Hello, I am from Colorado and formerly the Kansas City area (Lawrence, Kansas). Have built models since I was 5 years old,and have SEVERAL years under my belt since then. Build primarily WWII-all countries.

SteveEagle


----------



## DerAdlerIstGelandet (Apr 3, 2011)

Welcome


----------



## Gnomey (Apr 3, 2011)

Welcome to the forum.


----------



## imalko (Apr 3, 2011)

Hello and welcome Steve. Enjoy the forum.


----------



## Aaron Brooks Wolters (Apr 3, 2011)

Welcome to the forum Steve!


----------



## woody (Apr 3, 2011)

Welcome aboard Steve.


----------



## mikewint (Apr 3, 2011)

Steve, welcome, many modelers here


----------



## Geedee (Apr 3, 2011)

Welcome to the family


----------



## Wildcat (Apr 3, 2011)

Welcome aboard.


----------



## magnu (Apr 3, 2011)

Hello and welcome to the forum


----------



## Airframes (Apr 3, 2011)

Hello and welcome from England.


----------



## Njaco (Apr 3, 2011)

Welcome to the forum!


----------



## Vic Balshaw (Apr 3, 2011)

G'day Steve, welcome to the forum, you've landed on the right runway here.


----------



## Wayne Little (Apr 4, 2011)

G'day mate..Welcome aboard.


----------



## le_steph40 (Apr 4, 2011)

I'm new too...welcome aboard !!!


----------



## Lucky13 (Apr 4, 2011)

Welcome to the family fellas....


----------



## Thorlifter (Apr 4, 2011)

Welcome to the forum


----------



## Crimea_River (Apr 4, 2011)

Nice to have you here.

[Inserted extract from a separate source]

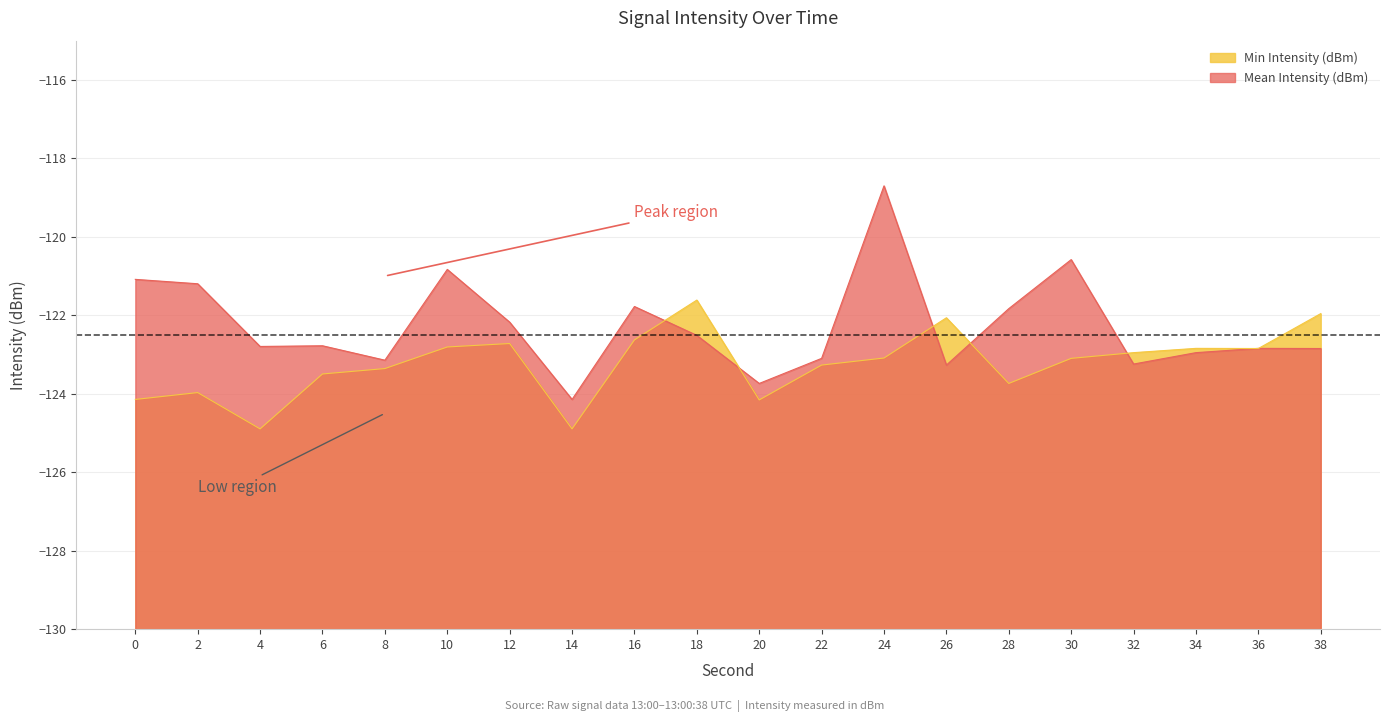

List the labels in order of Min Intensity (dBm) value, largest first.

18, 38, 26, 16, 12, 10, 34, 36, 32, 24, 30, 22, 8, 6, 28, 2, 0, 20, 4, 14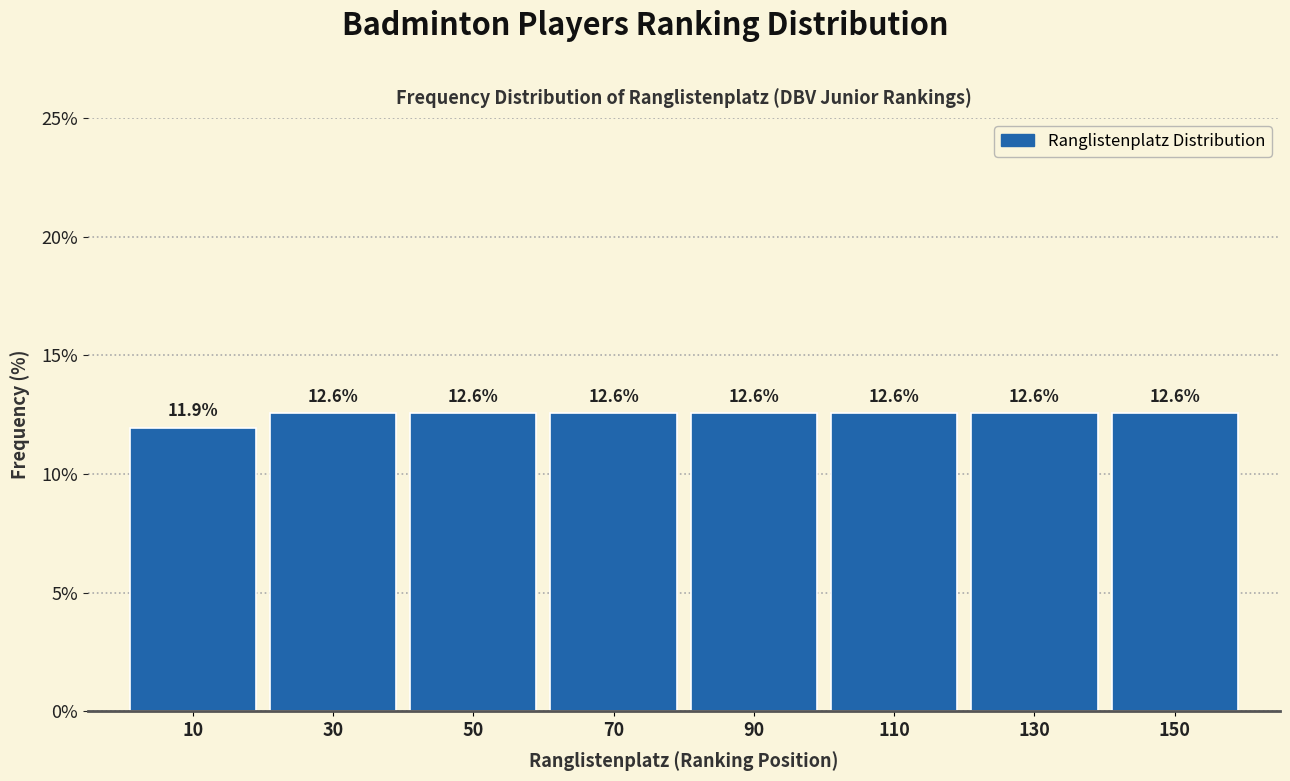

How tall is the bar that spans 140 to 160 on the x-axis?

12.6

Looking forward to seeign some of your stuff.


----------



## icompo (Apr 5, 2011)

I'm new here too,
Former RAF from UK now living and lazing in sunny Montana.
Welcome to you all.


----------



## N4521U (Apr 5, 2011)

Cleared to land 2-5 right mate........
Welcome to the hangar.


----------



## wheelsup_cavu (Apr 12, 2011)

Welcome to the forum Steve. 8)


Wheels


----------